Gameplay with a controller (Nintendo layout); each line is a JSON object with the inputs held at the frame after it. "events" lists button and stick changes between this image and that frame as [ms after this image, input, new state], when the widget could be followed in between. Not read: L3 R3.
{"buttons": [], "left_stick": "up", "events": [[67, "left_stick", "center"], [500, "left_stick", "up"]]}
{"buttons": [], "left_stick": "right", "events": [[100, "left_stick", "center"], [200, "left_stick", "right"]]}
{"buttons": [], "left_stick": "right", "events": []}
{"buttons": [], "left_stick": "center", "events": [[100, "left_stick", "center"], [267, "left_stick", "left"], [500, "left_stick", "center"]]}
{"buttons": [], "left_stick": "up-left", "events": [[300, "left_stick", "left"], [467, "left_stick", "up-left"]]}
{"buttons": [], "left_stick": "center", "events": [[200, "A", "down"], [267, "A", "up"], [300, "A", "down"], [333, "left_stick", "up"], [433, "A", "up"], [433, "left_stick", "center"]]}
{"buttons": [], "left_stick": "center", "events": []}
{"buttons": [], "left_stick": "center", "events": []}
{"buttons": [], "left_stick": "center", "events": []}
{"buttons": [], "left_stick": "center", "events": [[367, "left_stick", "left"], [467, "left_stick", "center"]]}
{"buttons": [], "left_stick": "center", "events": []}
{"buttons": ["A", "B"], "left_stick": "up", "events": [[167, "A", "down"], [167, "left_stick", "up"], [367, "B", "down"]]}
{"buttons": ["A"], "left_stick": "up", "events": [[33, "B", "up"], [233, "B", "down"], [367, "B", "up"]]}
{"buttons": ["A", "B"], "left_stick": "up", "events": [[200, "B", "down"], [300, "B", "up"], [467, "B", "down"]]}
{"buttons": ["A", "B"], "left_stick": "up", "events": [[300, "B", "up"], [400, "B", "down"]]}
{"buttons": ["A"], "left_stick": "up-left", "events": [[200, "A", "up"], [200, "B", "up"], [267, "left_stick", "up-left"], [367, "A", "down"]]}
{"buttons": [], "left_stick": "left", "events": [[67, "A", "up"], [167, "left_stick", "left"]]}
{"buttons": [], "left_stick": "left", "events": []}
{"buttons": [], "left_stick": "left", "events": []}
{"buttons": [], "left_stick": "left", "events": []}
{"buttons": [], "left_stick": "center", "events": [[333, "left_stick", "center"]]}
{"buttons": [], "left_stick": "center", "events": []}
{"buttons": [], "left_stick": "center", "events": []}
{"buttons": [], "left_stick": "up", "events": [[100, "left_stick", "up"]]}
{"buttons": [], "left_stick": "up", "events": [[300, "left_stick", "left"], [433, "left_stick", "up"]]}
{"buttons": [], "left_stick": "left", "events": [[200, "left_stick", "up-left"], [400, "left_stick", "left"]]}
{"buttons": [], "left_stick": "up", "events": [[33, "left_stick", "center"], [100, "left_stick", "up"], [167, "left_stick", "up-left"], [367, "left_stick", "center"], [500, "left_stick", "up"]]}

* **Problem statement**:
The full listing needs to be transcribed exactly.

* **Finished task**:
Gameplay with a controller (Nintendo layout); each line is a JSON object with the inputs held at the frame after it. "events" lists button and stick changes between this image and that frame as [ms after this image, input, new state], when the widget could be followed in between. Not read: L3 R3.
{"buttons": [], "left_stick": "up", "events": [[67, "left_stick", "center"], [500, "left_stick", "up"]]}
{"buttons": [], "left_stick": "right", "events": [[100, "left_stick", "center"], [200, "left_stick", "right"]]}
{"buttons": [], "left_stick": "right", "events": []}
{"buttons": [], "left_stick": "center", "events": [[100, "left_stick", "center"], [267, "left_stick", "left"], [500, "left_stick", "center"]]}
{"buttons": [], "left_stick": "up-left", "events": [[300, "left_stick", "left"], [467, "left_stick", "up-left"]]}
{"buttons": [], "left_stick": "center", "events": [[200, "A", "down"], [267, "A", "up"], [300, "A", "down"], [333, "left_stick", "up"], [433, "A", "up"], [433, "left_stick", "center"]]}
{"buttons": [], "left_stick": "center", "events": []}
{"buttons": [], "left_stick": "center", "events": []}
{"buttons": [], "left_stick": "center", "events": []}
{"buttons": [], "left_stick": "center", "events": [[367, "left_stick", "left"], [467, "left_stick", "center"]]}
{"buttons": [], "left_stick": "center", "events": []}
{"buttons": ["A", "B"], "left_stick": "up", "events": [[167, "A", "down"], [167, "left_stick", "up"], [367, "B", "down"]]}
{"buttons": ["A"], "left_stick": "up", "events": [[33, "B", "up"], [233, "B", "down"], [367, "B", "up"]]}
{"buttons": ["A", "B"], "left_stick": "up", "events": [[200, "B", "down"], [300, "B", "up"], [467, "B", "down"]]}
{"buttons": ["A", "B"], "left_stick": "up", "events": [[300, "B", "up"], [400, "B", "down"]]}
{"buttons": ["A"], "left_stick": "up-left", "events": [[200, "A", "up"], [200, "B", "up"], [267, "left_stick", "up-left"], [367, "A", "down"]]}
{"buttons": [], "left_stick": "left", "events": [[67, "A", "up"], [167, "left_stick", "left"]]}
{"buttons": [], "left_stick": "left", "events": []}
{"buttons": [], "left_stick": "left", "events": []}
{"buttons": [], "left_stick": "left", "events": []}
{"buttons": [], "left_stick": "center", "events": [[333, "left_stick", "center"]]}
{"buttons": [], "left_stick": "center", "events": []}
{"buttons": [], "left_stick": "center", "events": []}
{"buttons": [], "left_stick": "up", "events": [[100, "left_stick", "up"]]}
{"buttons": [], "left_stick": "up", "events": [[300, "left_stick", "left"], [433, "left_stick", "up"]]}
{"buttons": [], "left_stick": "left", "events": [[200, "left_stick", "up-left"], [400, "left_stick", "left"]]}
{"buttons": [], "left_stick": "up", "events": [[33, "left_stick", "center"], [100, "left_stick", "up"], [167, "left_stick", "up-left"], [367, "left_stick", "center"], [500, "left_stick", "up"]]}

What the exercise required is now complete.